The whole post is worth a read for more perspective on Better. There’s also a video of Clapp’s demo over WSJ here.

  • Maria Dorfner

    Gimmick. Anyone wanting to stay healthy or prevent illness is better off spending that $150/month elsewhere. I know a top lifestyle coach in #1 market that charges $10/month. For $150. that lifestyle coach should toss in doing your laundry, housecleaning and picking up your groceries. If they’re not, their lifestyle is the one getting better. Better for who is the question. This app serves the hospital. I wouldn’t be impressed by the “Black Seal” option. That service has always been available to anyone who pays for it. I’m a fan of the Mayo Clinic, but this app gets a thumbs down.

  • http://geoffclapp.blogspot.com/ Geoffrey Clapp

    Hi Maria,

    We’re still figuring out pricing, and no doubt, we will learn a lot in the market. I’d love to hear more from you about the $10 option, and what they do. While we certainly don’t do laundry – and trust me, I can barley handle my own – we do a lot of things outside the “norm” of health care, based on a lot of market research on what people wished they had. I don’t pretend it’s perfect or fully baked – such is life at a start-up.

    On the pricing, one comparison I would use is retrofit, which is right in the same area at $149/month – http://www.retrofitme.com/plansandpricing?loc=footerplans at this is for weight loss only.

    There is no doubt we have a lot to figure out and certainly have a lot to learn by listening to the market and people like you – so to that end, I would like to hear more, please do reach out at either geoff@getbetter.com or 650-776-7054 – my cell phone. Thank you.

    –gjc

  • Matt M

    I work for a company called cloud2health doing something similar for a year now. The mobile app is releasing next month after user experience testing for the last 3 months. We’re running freemium, free for most users, $9.99 a month for those that want higher features/no-ads. Also, from the presentation I saw, I think much of this is too dense for a mobile experience. This is something we learned quickly, a mobile experience doesn’t lend itself to dense content overload. You have to walk to the line between APP and medical device, too many people are stuck on the medical device model and end up making devices with terrible mobile UI. Mobile apps should be “medical light” for the average user, let power users access via tablet and web. The mass of people will fall in the medical light user model, only 15% or so of the population wants the information overload, the rest just want the one line summary.

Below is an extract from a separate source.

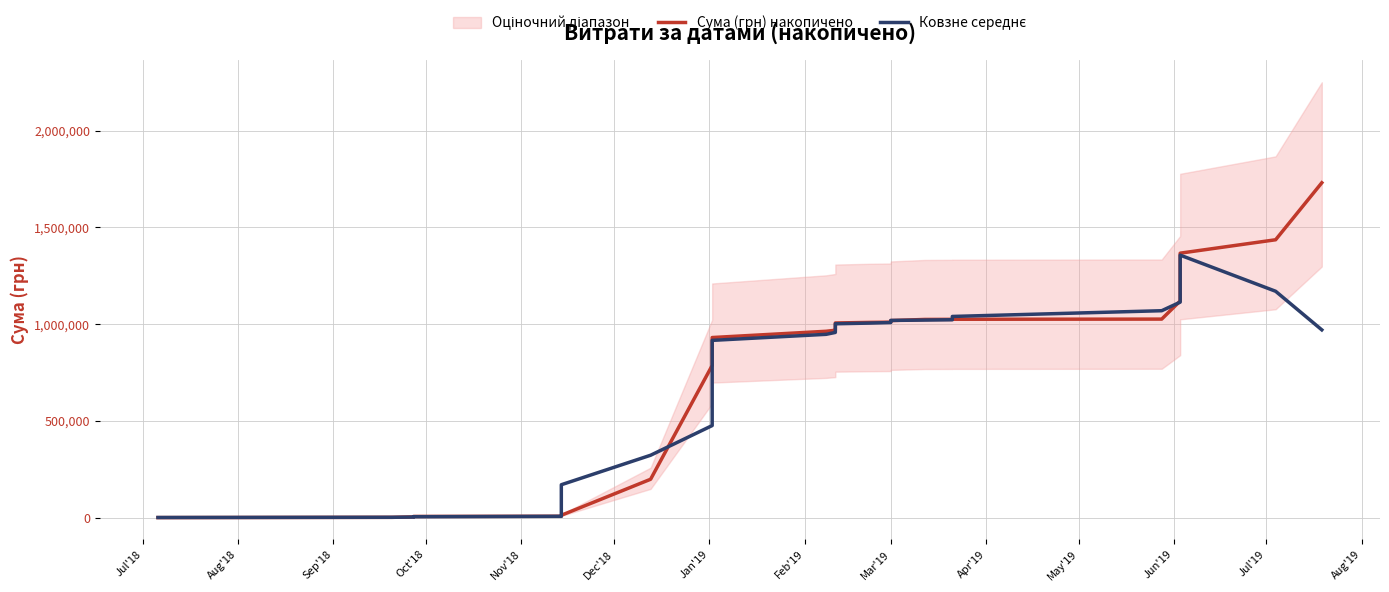

Which series has the largest total across all categories?

Сума (грн) накопичено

  • http://geoffclapp.blogspot.com/ Geoffrey Clapp

    Hi Matt,

    I’d whole-heartedly agree on market feedback and mobile experiences. I get the sense you’ve learned a lot in your user trials, which is is great for our market.

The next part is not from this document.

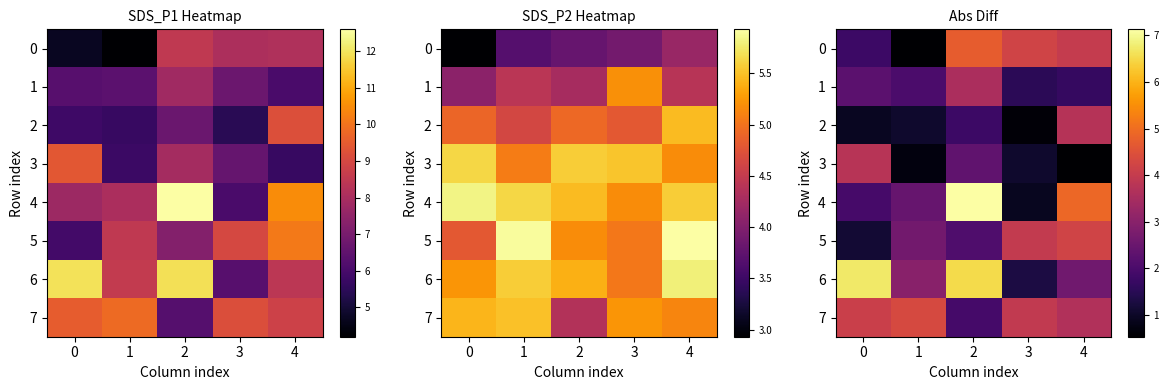

At how many categories does at least one series exceed 7?

1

    There is so much to learn from user trials and feedback loops, and there’s a real need for very quick, consumable, mobile content. Obviously, a big part of that model is to get from content to care (through a credentialed professional, where needed) as quick as possible when it’s needed – even in our free versions, this is a big goal of ours.

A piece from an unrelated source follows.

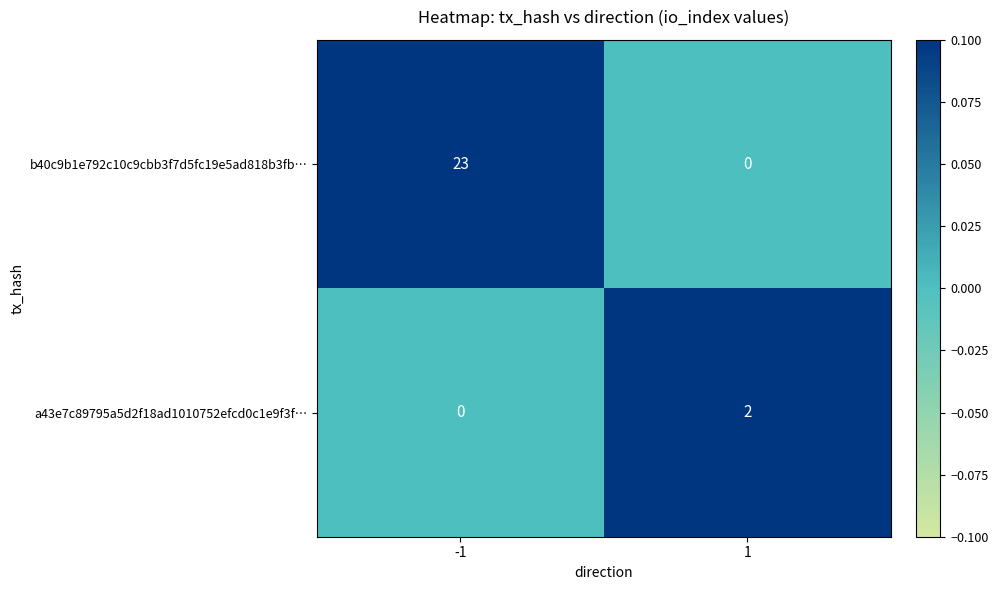

List the series in order of their overall mean, lowest first.

a43e7c89795a5d2f18ad1010752efcd0c1e9f3f…, b40c9b1e792c10c9cbb3f7d5fc19e5ad818b3fb…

    I don’t agree that Medical Devices are a good example of overload/dense. FWIW, I’d actually argue (After far too long in this space) that most medical devices provide no useful, actionable, content to their users, and that’s a big problem. That said, you’re points on dense + mobility are spot on and important. Our entire market throws numbers and graphs at people and expects change, and that’s not okay.

    That said, very best to you and cloud2health. I’m glad you are focused on user feedback, it’s so critical.